_Extract:_
2.2.2 Microclimate Measurements
 Our vertical measurements were taken within 15 m above the surface. Because air pressure has a minimal effect on temperature and moisture within this layer of the atmosphere, we chose vertical air temperature and specific humidity to quantify the microclimatic features without considering the influence of air pressure on these variables. However, we chose to use specific humidity rather than relative humidity or vapor pressure deficit, which have been commonly used in previous studies of microclimatic edge effect [Chen et al., 1993, 1995, 1999; Gehlhausen et al., 2000; Pohlman et al., 2009; Wright et al., 2010], because specific humidity is not affected by air temperature and can truly reflect spatial moisture variations.
 Vertical air temperature and relative humidity were measured with JL-06 data loggers assembled by Qingsheng Electronic Technology Co., Ltd., Handan, China (the temperature sensors were from Heraeus Holding GmbH, Germany, and the humidity sensors were from Honeywell International, Inc., USA; their accuracies were within ±0.1°C and ±1.5%). Ex-factory calibration was performed for all of the 85 purchased sensors for 2 years of validity in 1997, and the inaccurate sensors were sent back for repair. These sensors were recalibrated at the end of 1998. In addition, a fundamental intercomparison was conducted among all the sensors under the same environment before the experiments, and 64 sensors with high-quality consistent readings (below 0.1°C and 1.5%) were selected for use in this study. To detect the vertical variation in these two variables, 15 m observing poles were placed at each sampling site, where the data loggers were mounted at 2 m, 5 m, 10 m, and 15 m above the ground and at a 1 m distance from the poles to minimize their influence on the measurements. Two groups of parallel data for air temperature and relative humidity were continuously measured at every height and logged by the setting intervals. The specific humidity used for analysis was derived from temperature and relative humidity data (accuracy 0.1 g kg-1).

_Data block:_
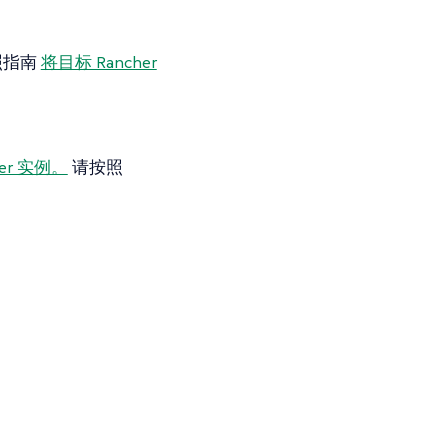
照指南
将目标 Rancher
ager 实例。
请按照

_Tasks to perform:_
#1 At what heights above the ground were the data loggers mounted, according to the microclimate measurements text?
#2 Transcribe the stretch of the microclimate measurements text from "2.2.2 Microclimate Measurements" through "spatial moisture variations.".
You can leave the lines aside; they aren't needed here.

_Responses in order:_
#1 The data loggers were mounted at 2 m, 5 m, 10 m, and 15 m above the ground.

#2
2.2.2 Microclimate Measurements
 Our vertical measurements were taken within 15 m above the surface. Because air pressure has a minimal effect on temperature and moisture within this layer of the atmosphere, we chose vertical air temperature and specific humidity to quantify the microclimatic features without considering the influence of air pressure on these variables. However, we chose to use specific humidity rather than relative humidity or vapor pressure deficit, which have been commonly used in previous studies of microclimatic edge effect [Chen et al., 1993, 1995, 1999; Gehlhausen et al., 2000; Pohlman et al., 2009; Wright et al., 2010], because specific humidity is not affected by air temperature and can truly reflect spatial moisture variations.